*TEXT PROVIDED*.
Hi Dale! Can you please take a look at this? Maybe you can help us assign this to someone.
Thank you!

Flags: needinfo?(dharvey)

There have been 45 total failures in the last 7 days, recent failure log.
Affected platforms are:

  • linux1804-64-tsan-qr

I went a short way down the rabbit-hole to see what's going on here, after running into this on my own Try run.

It looks like there was a recent regression here (around Feb 1st), which made this intermittent failure go from ~never to pretty-frequent:
https://treeherder.mozilla.org/intermittent-failures/bugdetails?startday=2022-01-09&endday=2022-03-16&tree=trunk&bug=1714615

So, something worth looking into while that's in recent memory (before we end up just disabling a bunch of tests, as it seems we've started doing).

*INFORMATION PROVIDED*.

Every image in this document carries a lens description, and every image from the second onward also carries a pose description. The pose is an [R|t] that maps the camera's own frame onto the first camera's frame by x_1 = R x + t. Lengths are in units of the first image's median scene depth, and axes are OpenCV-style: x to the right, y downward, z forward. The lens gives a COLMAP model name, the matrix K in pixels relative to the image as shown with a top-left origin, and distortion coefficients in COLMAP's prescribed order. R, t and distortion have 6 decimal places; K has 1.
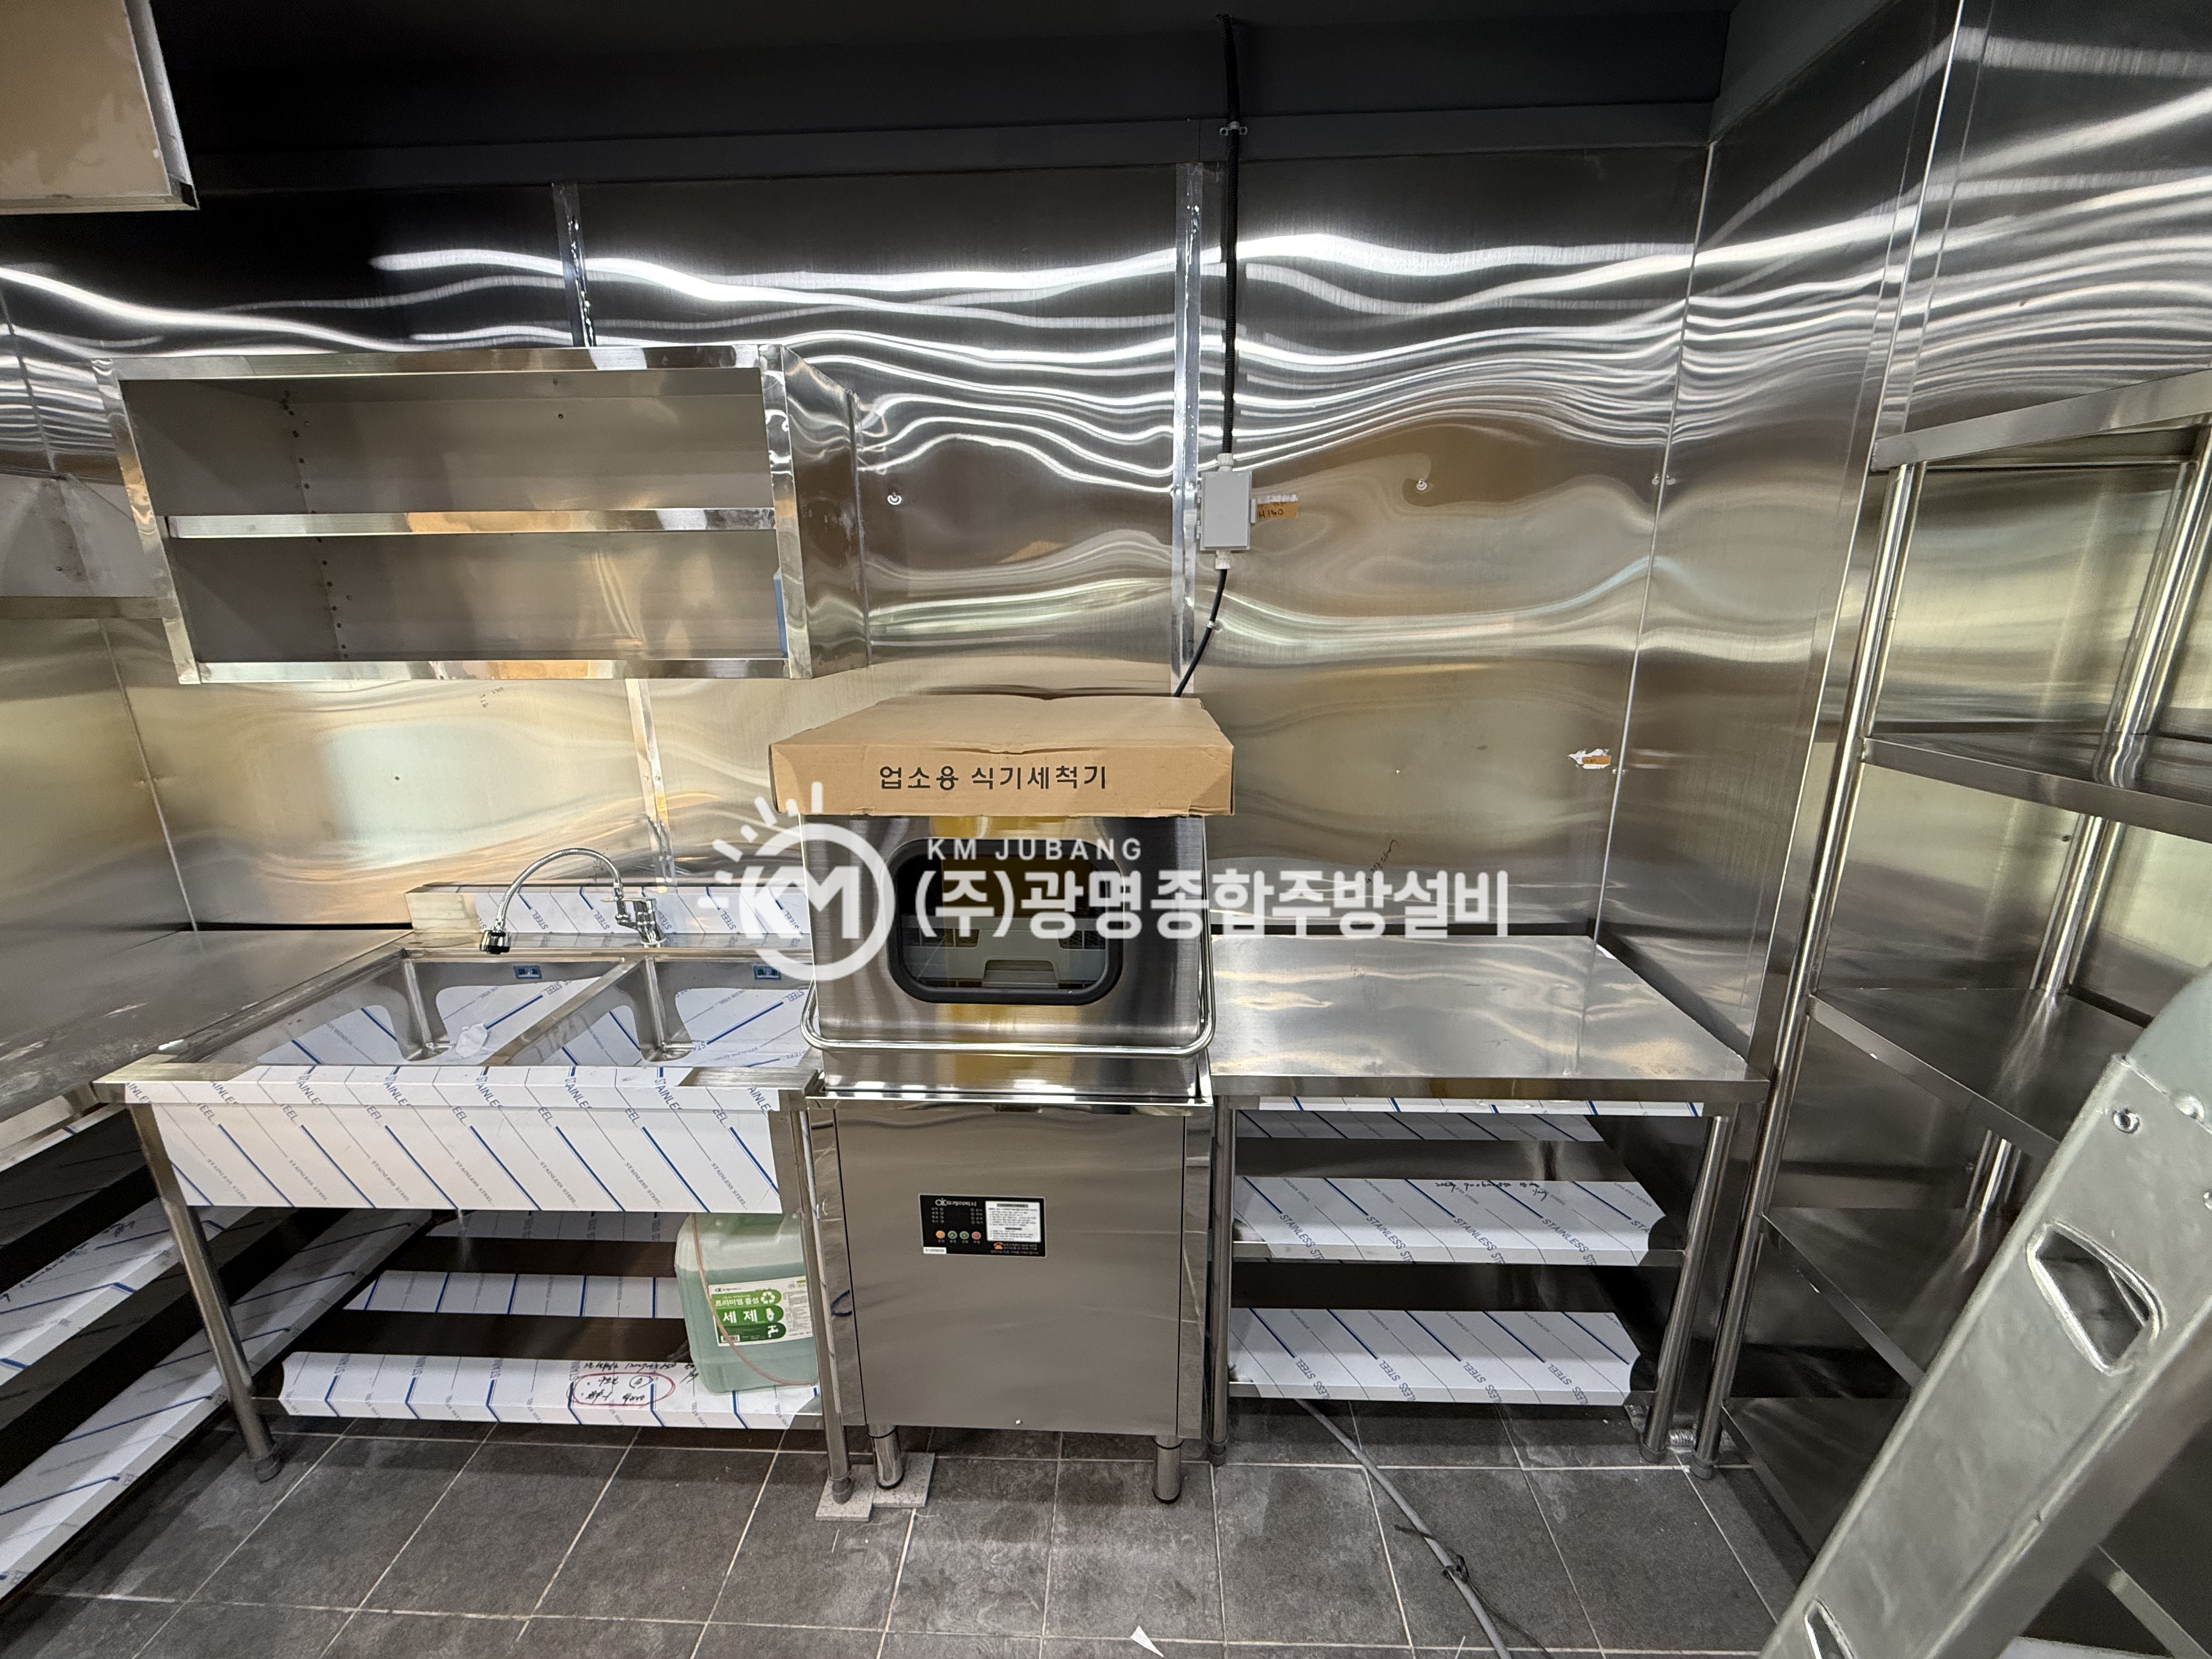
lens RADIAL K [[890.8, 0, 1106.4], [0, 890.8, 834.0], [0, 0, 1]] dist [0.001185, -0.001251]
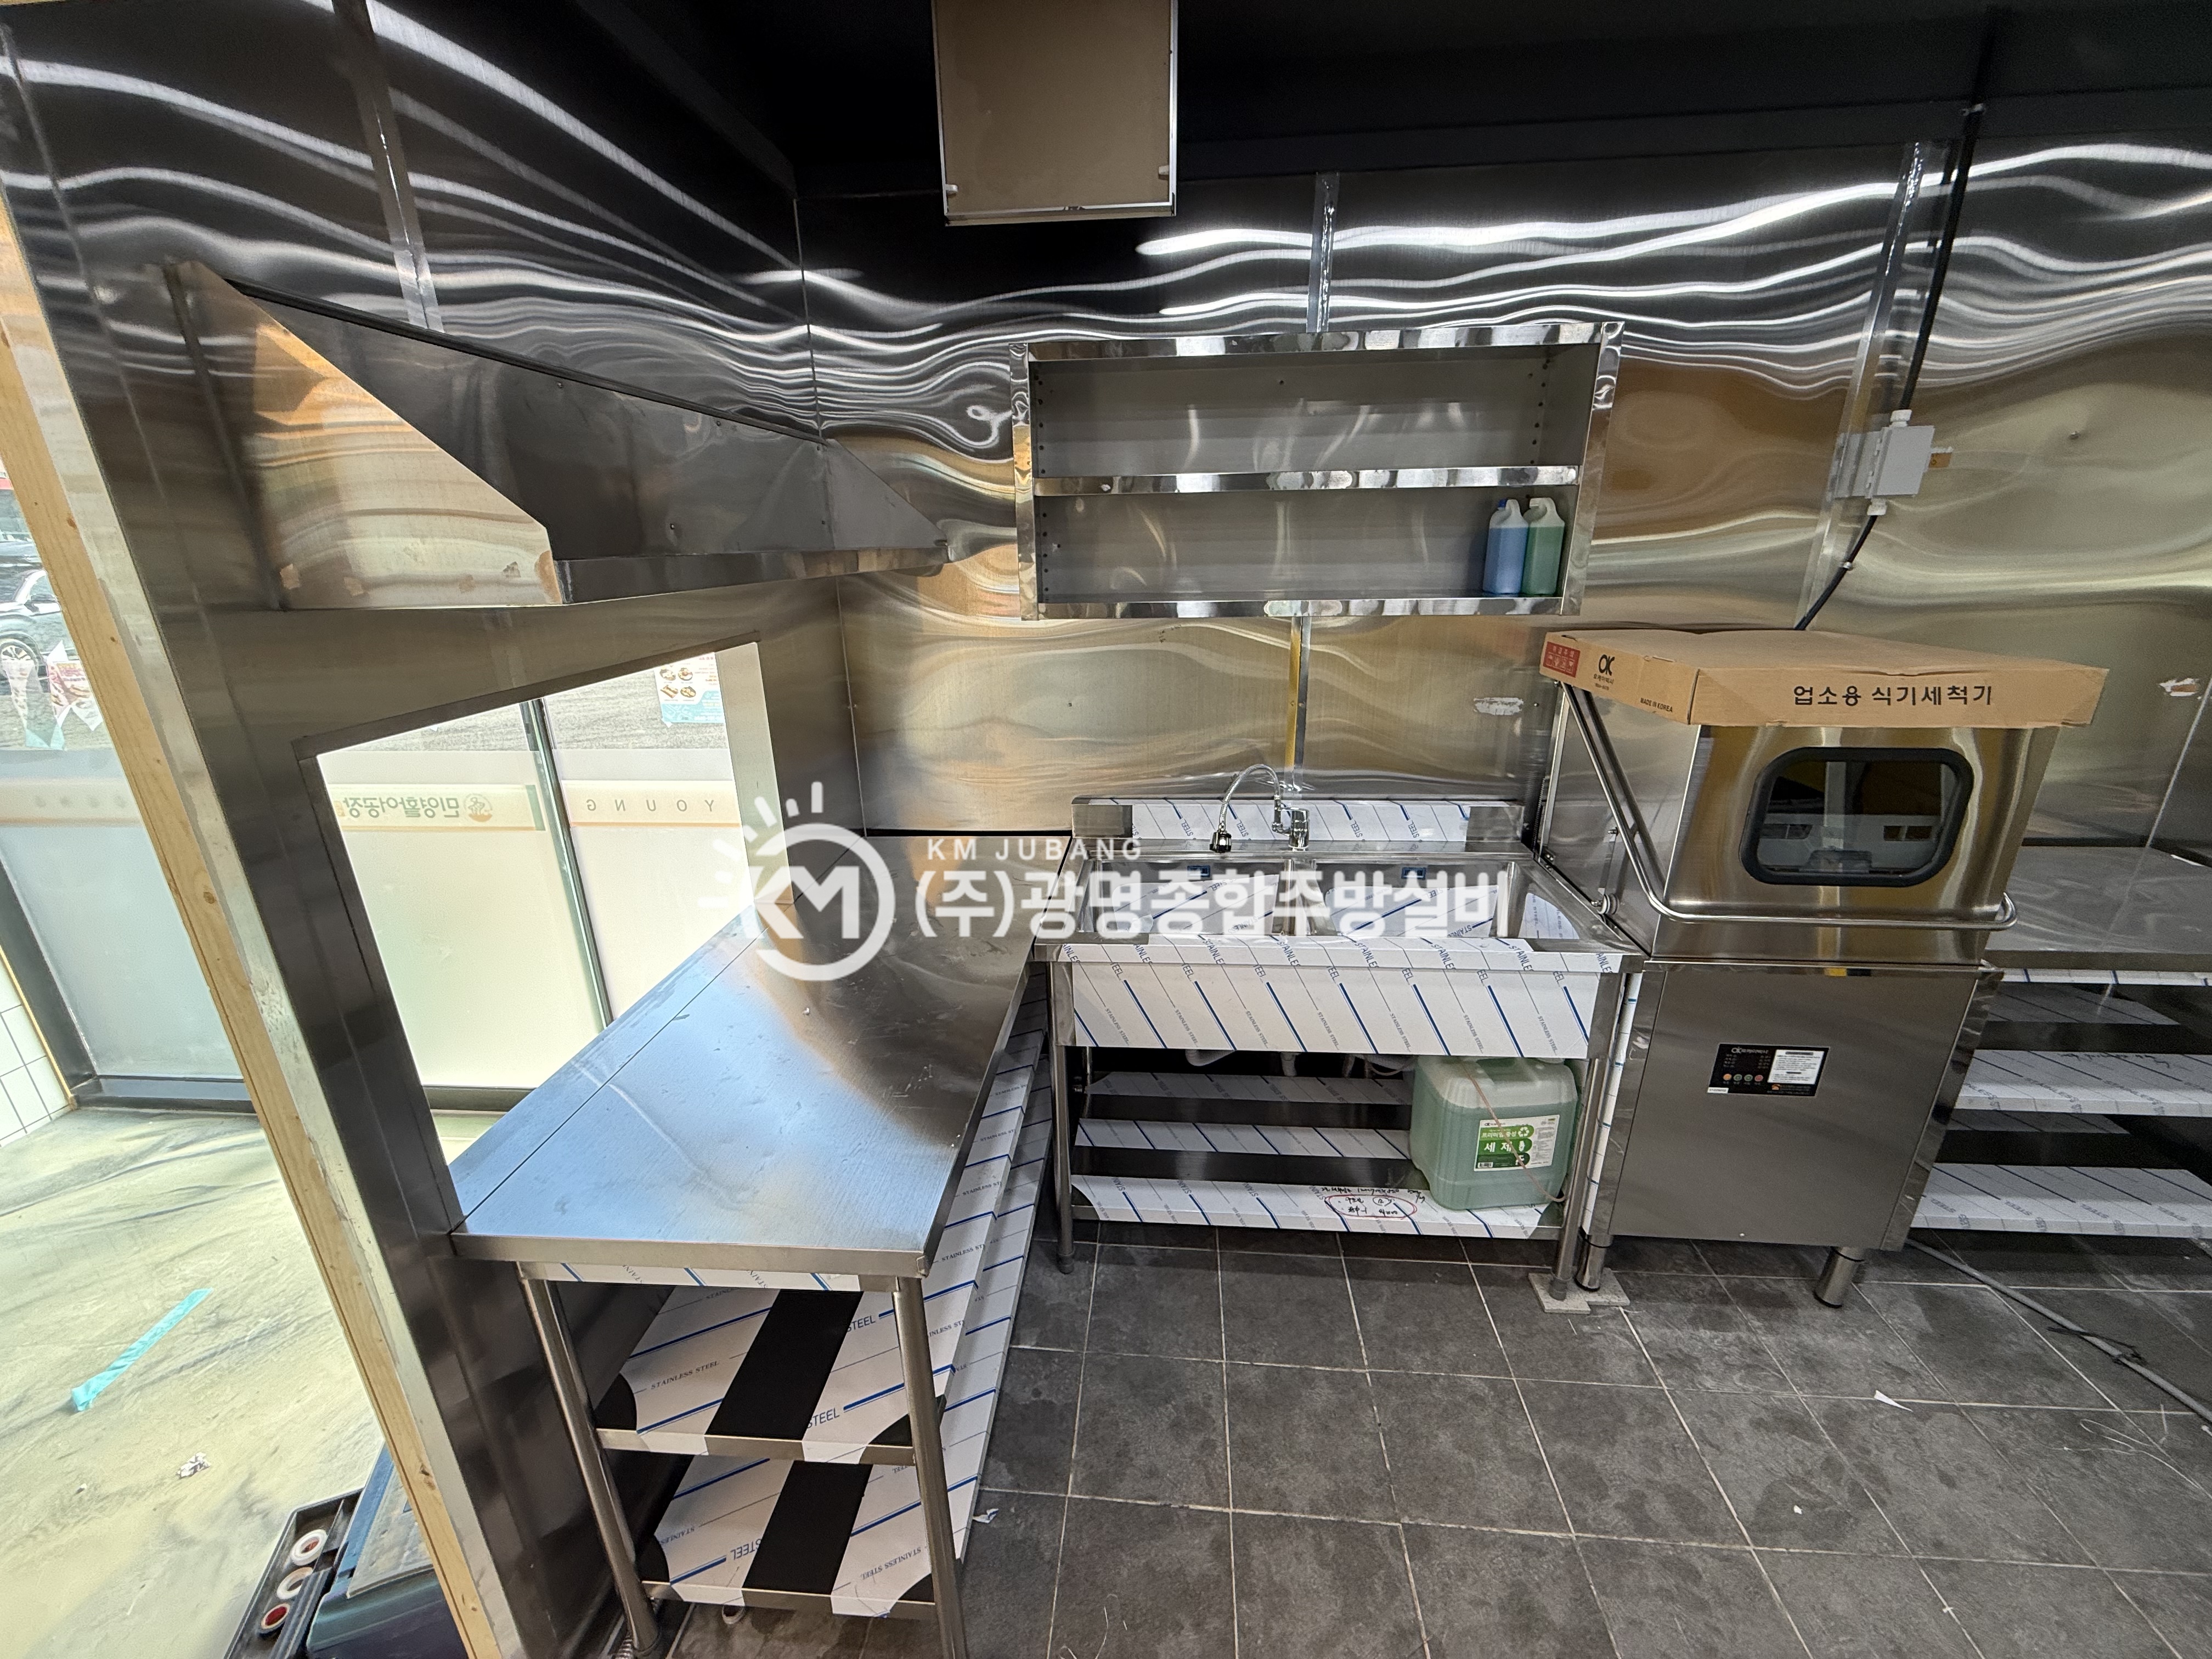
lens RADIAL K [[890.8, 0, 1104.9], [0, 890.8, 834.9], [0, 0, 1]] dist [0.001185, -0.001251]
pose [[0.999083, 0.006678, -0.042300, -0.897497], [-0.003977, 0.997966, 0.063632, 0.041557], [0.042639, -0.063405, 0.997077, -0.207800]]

*TASKS*.
1: From the bug thread about the intermittent test failures, pull out the passage that begins at the words "Hi Dale! Can" and stops after "recent failure log.".
2: Extend the bug thread about the intermittent test failures from its last sentence, keeping the same voice.

*REPLIES*.
1:
Hi Dale! Can you please take a look at this? Maybe you can help us assign this to someone.
Thank you!

Flags: needinfo?(dharvey)

There have been 45 total failures in the last 7 days, recent failure log.

2:
Looking at the test logs (with an eye towards "remote settings" which I believe is one name we have for this server, I noticed that the following log-spam seems to appear shortly before the crash, which seems to indicate that our "RSLoader" update timer seems to have unexpectedly (?) kicked off:

INFO - GECKO(4553) | console.debug: RSLoader:
INFO - GECKO(4553) |   Registered update timer
INFO - GECKO(4553) | console.debug: RSLoader:
INFO - GECKO(4553) |   Updating recipes
INFO - GECKO(4553) | console.debug: RSLoader:
INFO - GECKO(4553) |   Got 1 recipes from Remote Settings
INFO - GECKO(4553) | console.debug: RSLoader:
INFO - GECKO(4553) |   No targeting for recipe, so it matches automatically
INFO - GECKO(4553) | console.debug: RSLoader:
INFO - GECKO(4553) |   [experiment] xman_test_message matched
INFO - GECKO(4553) | console.debug: ExperimentManager:
INFO - GECKO(4553) |   New experiment started: test_xman_cfr_1647379167641, control
INFO - GECKO(4553) | console.debug: RSLoader:
INFO - GECKO(4553) |   1 recipes matched. Finalizing ExperimentManager.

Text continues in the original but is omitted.